I was perplexed by the ICE raids in Mississippi.
Why was this done in a thoroughly red state, and not, for example, a sanctuary city?
Given the degree to which the immigration and deportation infrastructure has aggressively adopted the nakedly partisan goals of the Trump administration, it did not make sense.
Fortunately, Mike Elk at Payday Report provides some needed context, and it appears that ICE decided to raid companies based on successful unionization efforts and EEOC complaints:
Today, ICE carried out what is believed to be the largest immigration raid in decades when they detained 680 workers at seven poultry plants in Morton, Mississippi.
The workers, many of them members of the United Food and Commercial Workers union (UFCW), were employed by a company called Koch Foods Inc, which employs 13,000 workers throughout the US. (Koch Foods Inc. has no connection or relation to the billionaire political donor Koch Brothers).
The UFCW, which represents workers at the plant, has been meeting with community groups and immigrants rights activists to mobilize community and legal support on behalf of the workers.
………
In 2018, following a nearly eight-year-long legal battle, Koch Foods Inc. settled a $3.75 million brought by the federal Equal Employment Opportunity Commission against Koch Food Inc at the plant. The lawsuit alleged that Koch Foods Inc supervisors engaged in both racial and sexual harassment of Latina workers at its Morton, Mississippi plant.
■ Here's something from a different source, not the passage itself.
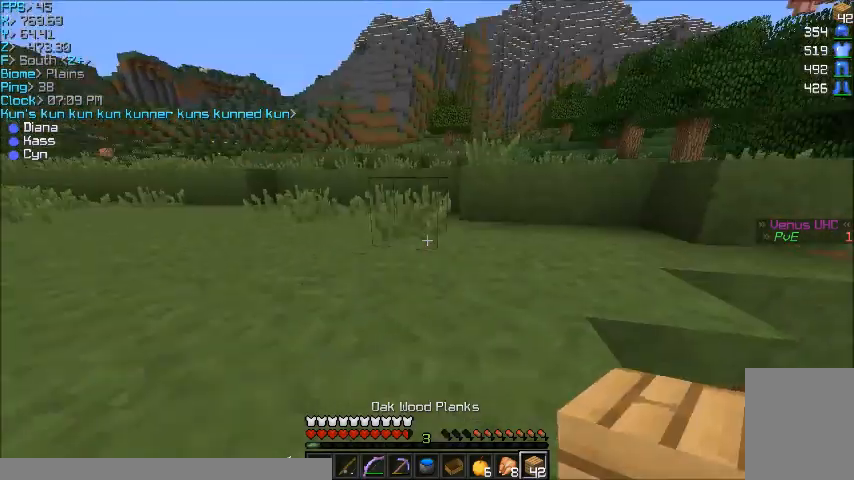
{"keys": ["w"], "mouse": [], "events": []}
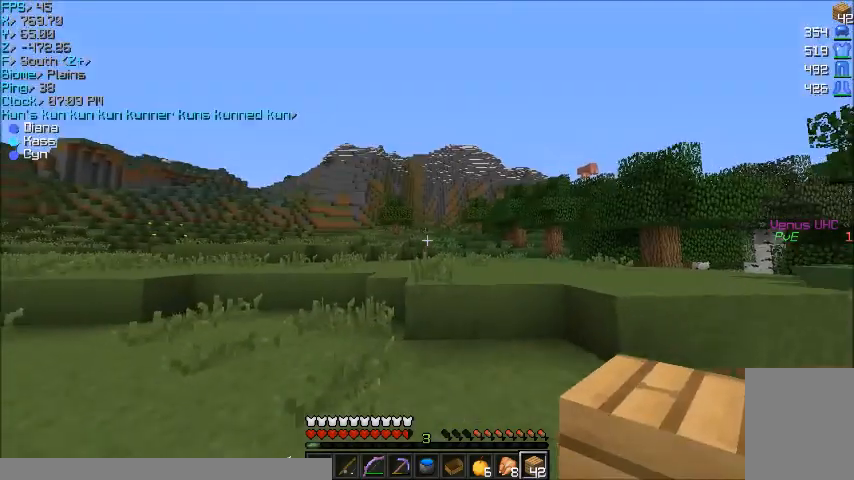
{"keys": ["a", "w"], "mouse": [], "events": [[500, "a", "down"]]}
The lawsuit brought by the EEOC against Koch Food Inc’s alleged “that supervisors touched and/or made sexually suggestive comments to female Hispanic employees, hit Hispanic employees and charged many of them money for normal everyday work activities.”
………
In June of 2018, ICE raided a unionized Fresh Mark meatpacking plant in Salem, Ohio; arresting 140 workers.
A week before the raid on a Fresh Mark’s Salem facility, the Occupational Safety and Health Administration (OSHA) fined Fresh Mark $211,194 for three separate incidents in which proper guards for dangerous machinery were not in place. OSHA found that the lack of safety guards resulted in the death of an undocumented worker.
………
Suspicion was also raised that workers complaining about working conditions in plants lead toa raid at the Southeastern Provision in Morristown, Tennesse. The raid came after federal authorities were tipped off by a local bank that the owner of the plant may have been paying undocumented workers under the table.
………
“These raids send a real signal to immigrant workers not to speak up, and we feel like these raids enable employers in the most dangerous industry to cut corners and violate labor standards,” said Debbie Berkowitz, who served as chief of staff of OSHA under Obama from 2009 to 2013 and now serves as the director of the worker health and safety program at the National Employment Law Project (NELP).
The pattern is unmistakable.
I have no doubt that ICE is deliberately targeting operations where workers are attempting to assert their rights under the law, and I have no doubt that this is with the approval, and probably direction, of the Trump administration.